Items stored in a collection

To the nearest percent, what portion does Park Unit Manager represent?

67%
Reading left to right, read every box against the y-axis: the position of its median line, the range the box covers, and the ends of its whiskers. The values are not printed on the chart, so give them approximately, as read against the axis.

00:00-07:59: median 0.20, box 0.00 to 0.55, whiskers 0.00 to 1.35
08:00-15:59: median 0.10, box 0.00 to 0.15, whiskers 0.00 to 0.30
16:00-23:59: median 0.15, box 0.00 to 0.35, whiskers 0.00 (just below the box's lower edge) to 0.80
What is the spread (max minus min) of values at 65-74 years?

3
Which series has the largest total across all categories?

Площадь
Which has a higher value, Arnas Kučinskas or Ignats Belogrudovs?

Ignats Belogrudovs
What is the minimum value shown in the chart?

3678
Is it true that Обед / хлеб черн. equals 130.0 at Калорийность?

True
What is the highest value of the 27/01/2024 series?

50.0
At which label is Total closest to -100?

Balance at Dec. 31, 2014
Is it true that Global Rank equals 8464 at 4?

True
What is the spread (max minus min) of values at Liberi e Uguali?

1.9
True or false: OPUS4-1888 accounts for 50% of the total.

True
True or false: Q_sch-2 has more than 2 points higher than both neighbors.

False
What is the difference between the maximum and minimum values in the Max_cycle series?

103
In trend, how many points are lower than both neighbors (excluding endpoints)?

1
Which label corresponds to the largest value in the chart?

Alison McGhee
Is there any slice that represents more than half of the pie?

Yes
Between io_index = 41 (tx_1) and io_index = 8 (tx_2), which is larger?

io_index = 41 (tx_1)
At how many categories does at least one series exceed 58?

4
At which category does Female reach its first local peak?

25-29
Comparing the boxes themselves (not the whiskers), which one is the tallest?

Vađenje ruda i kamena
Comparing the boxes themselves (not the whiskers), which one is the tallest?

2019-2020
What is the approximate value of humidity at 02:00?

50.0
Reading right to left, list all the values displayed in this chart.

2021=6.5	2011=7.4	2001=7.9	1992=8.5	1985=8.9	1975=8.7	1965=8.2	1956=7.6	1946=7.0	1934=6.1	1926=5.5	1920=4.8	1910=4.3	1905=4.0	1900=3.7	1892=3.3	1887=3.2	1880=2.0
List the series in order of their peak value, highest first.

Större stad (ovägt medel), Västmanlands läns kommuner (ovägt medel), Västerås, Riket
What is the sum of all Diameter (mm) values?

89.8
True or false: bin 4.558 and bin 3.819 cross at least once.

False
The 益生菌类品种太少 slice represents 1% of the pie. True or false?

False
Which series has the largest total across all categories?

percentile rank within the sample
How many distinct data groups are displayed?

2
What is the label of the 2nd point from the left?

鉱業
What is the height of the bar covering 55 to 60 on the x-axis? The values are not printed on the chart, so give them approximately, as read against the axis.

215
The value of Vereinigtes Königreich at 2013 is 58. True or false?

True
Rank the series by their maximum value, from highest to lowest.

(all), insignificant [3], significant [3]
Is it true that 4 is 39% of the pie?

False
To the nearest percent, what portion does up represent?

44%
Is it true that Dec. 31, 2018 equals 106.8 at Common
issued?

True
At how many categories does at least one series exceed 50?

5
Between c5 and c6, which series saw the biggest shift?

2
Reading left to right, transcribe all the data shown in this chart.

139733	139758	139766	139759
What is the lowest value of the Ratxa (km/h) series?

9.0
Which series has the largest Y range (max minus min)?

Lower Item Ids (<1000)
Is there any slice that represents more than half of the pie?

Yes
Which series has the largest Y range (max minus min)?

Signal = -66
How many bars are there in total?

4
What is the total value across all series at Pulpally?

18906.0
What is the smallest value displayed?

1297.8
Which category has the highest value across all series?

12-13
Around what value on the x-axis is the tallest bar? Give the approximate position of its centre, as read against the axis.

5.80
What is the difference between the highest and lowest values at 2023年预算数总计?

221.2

PROBLEM -> Pull out every line of the items above that contains the word "across", and copy each one in full.

WRITTEN SOLUTION ->
Which series has the largest total across all categories?
Which series has the largest total across all categories?
What is the total value across all series at Pulpally?
Which category has the highest value across all series?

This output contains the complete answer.